OSPREY (2021) — Zhang et al. [42]

One of the latest tools based on constraint solving. Introduced probabilistic constraints to potentially cope with inherent uncertainty in variables and types due to information lost during compilation.

Key Difference from TRex: While OSPREY uses probabilities to model uncertainty and emits nominal types deemed most likely in the final phase, TRex uses structural types to preserve complete information about program behavior until the final phases.

Availability: Cannot obtain any of the above tools.

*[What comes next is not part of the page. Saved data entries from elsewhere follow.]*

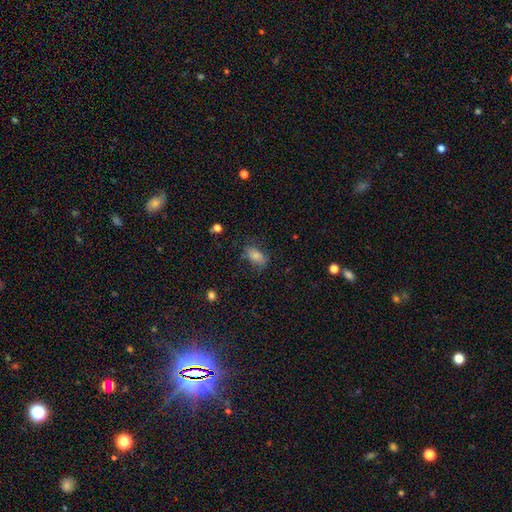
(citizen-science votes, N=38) Overall: smooth (87%). How rounded: in between (88%). Merging: none (69%).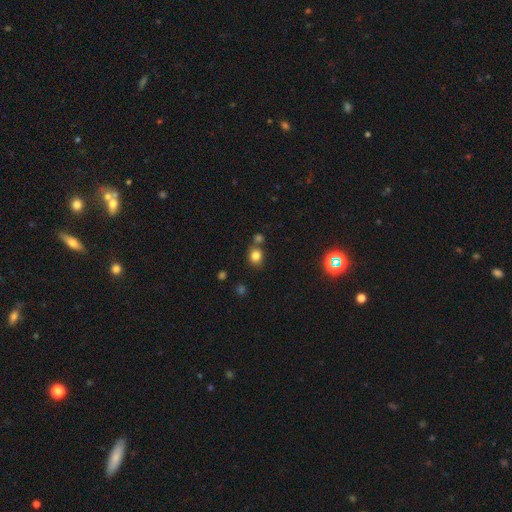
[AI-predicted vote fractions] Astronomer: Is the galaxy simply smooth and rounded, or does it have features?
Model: smooth — 80%.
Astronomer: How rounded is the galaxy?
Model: round — 73%.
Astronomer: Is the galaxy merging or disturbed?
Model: none — 67%.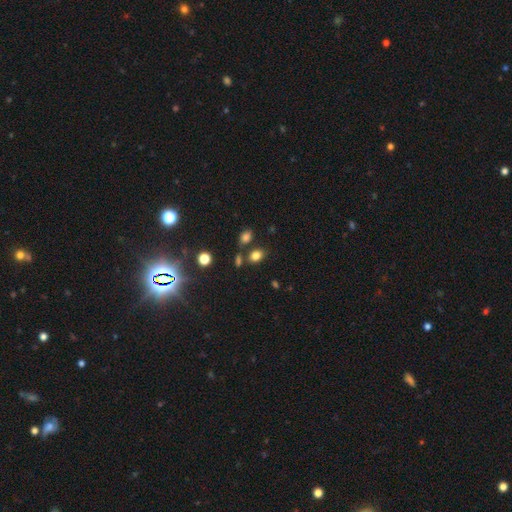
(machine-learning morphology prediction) This is likely a smooth galaxy (78%). How rounded: likely in between (69%). Merging: likely none (70%).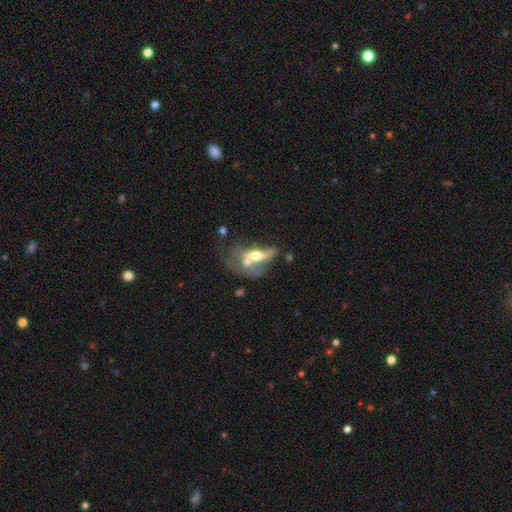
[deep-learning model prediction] smooth_or_featured: featured or disk (p=0.47) [alt: smooth p=0.44]
merging: merger (p=0.56) [alt: none p=0.18]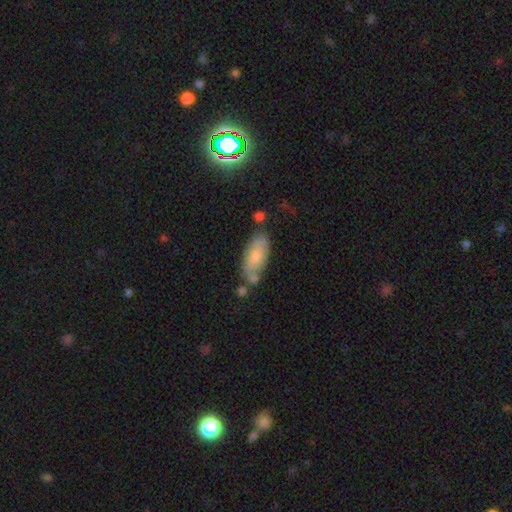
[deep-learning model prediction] This appears to be a smooth galaxy with no disk features (73%) that is in between round and cigar-shaped (86%). Merging: none (64%).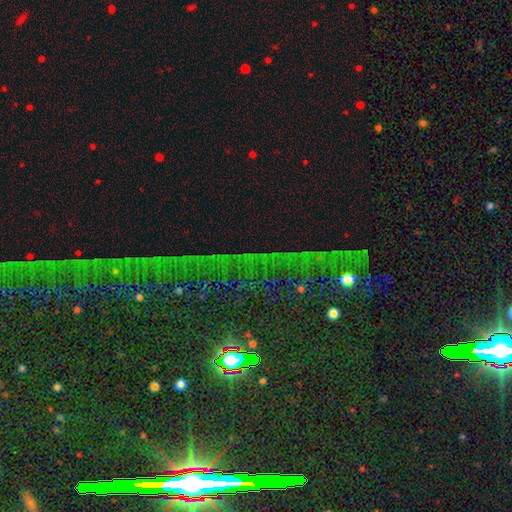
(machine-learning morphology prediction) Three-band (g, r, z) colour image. It shows a star or artifact, not a galaxy (79%).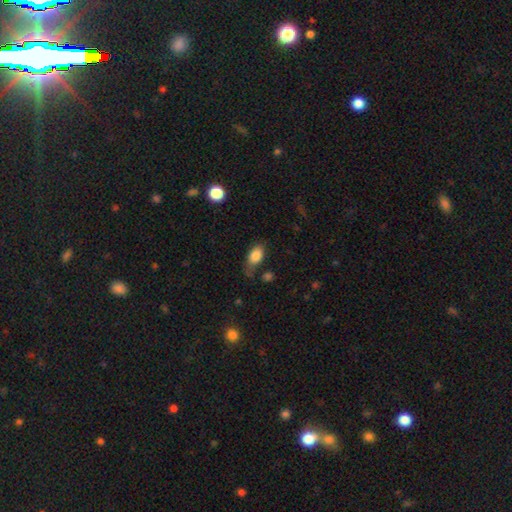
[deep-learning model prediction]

BinSub (2024) — Smith [33]

A concurrent work focusing on replicating Retypd in a simpler, more efficient manner by leveraging the framework of algebraic subtyping. Both the system and dataset are publicly available—we look forward to future evaluations with both BinSub and TRex.

Learning-Based Approaches

StateFormer (2021) — Pei et al. [27]

Demonstrated the power of a clever use of neural networks for this domain:

  1. Pre-training: Fully self-supervised step teaching the model to statistically approximate operational semantics of instructions in both forward and backward directions using very few execution states
  2. Fine-tuning: Uses learned operational semantics to infer types

Comparison to TRex:

  • StateFormer outputs only a fixed set of 35 types
  • Key strength: Explicit learning of instruction semantics, valuable for new instructions or ISAs

DIRTY (2022) — Chen et al. [7]

Features a transformer neural network (trained on large corpus of open-source C projects from GitHub) that recommends variable names and types as a post-processor of decompilation outputs.

Comparison to TRex:

  • Supports 48,888 types encountered in corpus
  • Still limited to previously-seen types
  • Authors suggest Byte Pair Encoding [32] to support previously-unseen struct types as future work

ReSym (2024) — Xie et al. [39]

Uses fine-tuned large language models with a Prolog-based reasoning system for variable and type recovery.

Limitations:

  • Approximate halving of accuracy on out-of-distribution functions
  • Output hard to depend upon (§5.3)

7. Concluding Remarks

Lack of high-quality source-level types has plagued decompiled code for decades despite advances in the art and science of decompilation. In this paper, we presented TRex, a new tool that performs automated deductive type inference for binaries using a new perspective, Type Reconstruction.

Key Insights

  1. Type Reconstruction perspective: Accounts for the inherent impossibility of recovering lost source types
  2. Structural types: Guide analyses to capture program behavior precisely
  3. Type rounding: Converts precise-but-verbose structural types to C-like nominal types for human readability
  4. NP-hardness: Type rounding is NP-hard, yet our greedy algorithm works reasonably well in practice

Results

  • Improvement on 124 of 125 benchmark binaries compared with Ghidra
  • 24.83% higher average score than Ghidra
  • Robust across compiler optimization levels

Broader Implications

We hypothesize that the field of decompilation's focus on the impossible goal of recovering lost source code has contributed to the increasing complexity of tools and techniques in the academic literature. To the extent that this complexity "overfits" to a particular compilation technique or even a particular compiler, this may also explain why these techniques are not used in practical decompilers.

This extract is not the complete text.